Holy cats, I have been on a huge wild learning curve this summer with several different film projects. With so many different hats I wore both in front of the camera and behind it, figuring out what and how the heck to say things is really hard sometimes, especially if you want to guide, direct, present an opinion, teach, share your feelings, or allow for discovery… and saying it in such a way that feels authentic, heartfelt and assertive is a whole other level to consider.
I arrived on set a few weeks ago of The Big Muddy Web Series to meet new and returning cast & crew. I always have stomach butterflies from excitement and anxiety before every artistic endeavor. It matters to me to bring my A-game each and every time in art…and in life!
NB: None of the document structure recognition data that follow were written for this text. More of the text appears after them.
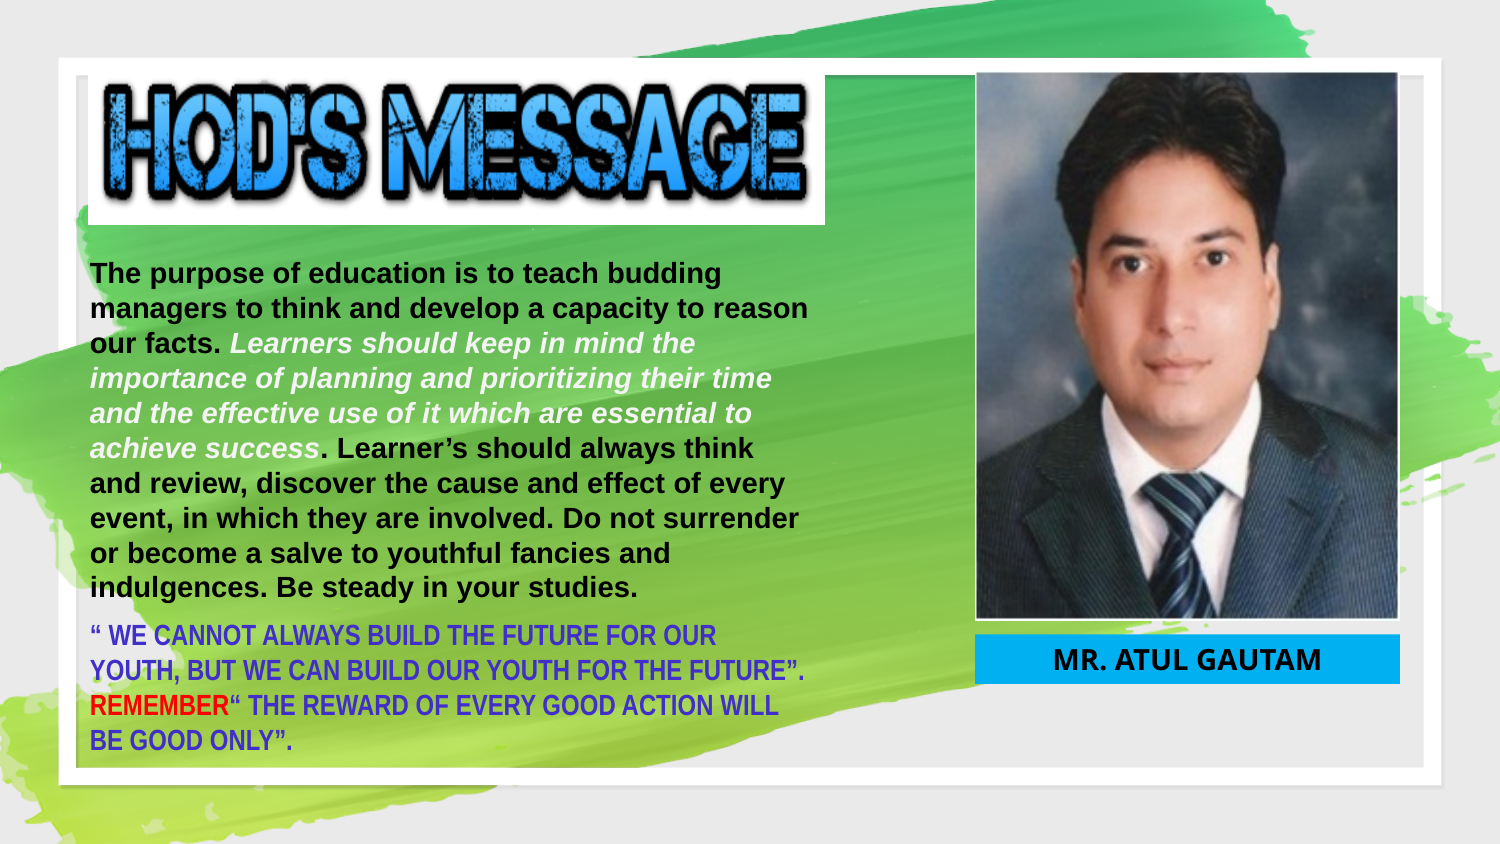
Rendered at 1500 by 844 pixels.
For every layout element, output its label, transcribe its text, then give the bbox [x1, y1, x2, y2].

text_box “ WE CANNOT ALWAYS BUILD THE FUTURE FOR OUR YOUTH, BUT WE CAN BUILD OUR YOUTH FOR THE FUTURE”. REMEMBER“ THE REWARD OF EVERY GOOD ACTION WILL BE GOOD ONLY”. [74, 609, 825, 764]
picture [0, 0, 1500, 844]
text_box MR. ATUL GAUTAM [975, 634, 1400, 684]
text_box The purpose of education is to teach budding managers to think and develop a capacity to reason our facts. Learners should keep in mind the importance of planning and prioritizing their time and the effective use of it which are essential to achieve success. Learner’s should always think and review, discover the cause and effect of every event, in which they are involved. Do not surrender or become a salve to youthful fancies and indulgences. Be steady in your studies. [74, 246, 825, 609]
As we rolled into the first scene location, the director instructed me to rehearse actors and set up some basic blocking and threw me the reins. Even though I worked with the director and crew last year, I still feel it’s new every time. I felt my throat lump up, so I took a huge gulp and called the actors needed for the first scene.
After having them read through the lines a few times, I staged them approximately where they might start at the beginning of the scene. We discussed where the set exits and entrances were. We talked about the actions each one might be doing.
I noticed slight blank and puzzled looks at times so I kept re-phrasing my words again and again to see which line of communication I put down would be picked up. My head was swimming. I had two lines of talking going on, the one inside my head connecting me to my soul and the other line directing my outside communication to the actors.
I observed differences in acting experience and body awareness. I kept thinking and honestly sort of panicking, how am I going to get these guys to link elbows and express their character when the camera rolls? All them had focus and determination, which gave me a starting thread to weave them together.
I kept thinking, you can do this, you can DO this! Playing with creative muses is great fun and they seem to have their own timing when it comes to expression. Then the light bulb went on…be fiercely encouraging, both in my head and in my rehearsing game (fiercely...meaning hang onto that inner hellion in you that wants to win and share that win with others).
Being fiercely encouraging means communicating in a respectful, truthful, uplifting, sometimes funny way to allow for growth, discovery, and expression so we can create some pretty badass things in art and life. When I choose to communicate this way, I also heal myself and it can lift us all back up into a place of openness, trust and sharing.
As I kept running the scene rehearsal (and every scene rehearsal after that) I focused my energy best I could to encourage everything that went right and figured a way to carefully phrase how an actor might consider another choice when things felt stuck or needed more development. As we gained momentum rehearsing, I was tickled to hear about character discoveries actors made to apply in their scene. I appreciated and listened to their ideas and concerns making them a priority in rehearsing scene movement and action.
As sappy as it may sound, I was honored by each person who shared their trust and allowed me to rehearse and co-create. Every actor brought their life experience and willingness to learn. I couldn’t have been more proud to work with this bunch (and you can see that by the smile on my face, thanks Clayton for snapping the picture!)
My faith in sharing and making some things transparent about my thoughts and creative processes is that it will resonate with you solidly and empower you to get your buns moving on a project or goal that has been calling your name. Be fiercely encouraging talking to yourself and kick it up a notch, two or three. Get after it, live out loud in life and art with love.
One encouraging voice can mean so much.